> [WHAT YOU SHOULD DO]
Copy all records exactly; omit pictures.

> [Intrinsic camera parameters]
---*---
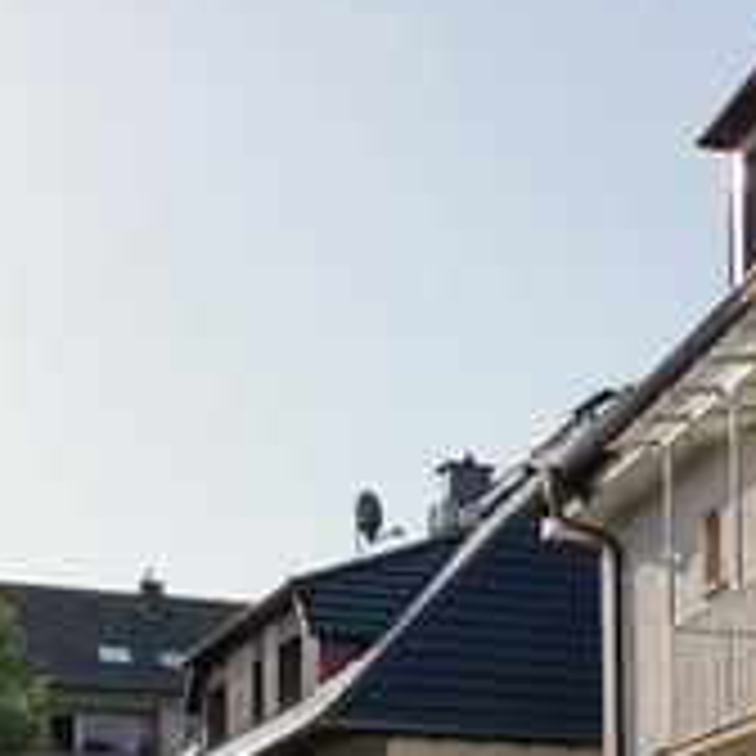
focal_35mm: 82
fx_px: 2026
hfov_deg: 20.3
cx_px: 801
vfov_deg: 20.0
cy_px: 882
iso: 50
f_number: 1.8
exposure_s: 1/2646
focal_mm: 4.75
---*---
> [EXPECTED ANSWER]
focal_35mm: 82
fx_px: 2026
hfov_deg: 20.3
cx_px: 801
vfov_deg: 20.0
cy_px: 882
iso: 50
f_number: 1.8
exposure_s: 1/2646
focal_mm: 4.75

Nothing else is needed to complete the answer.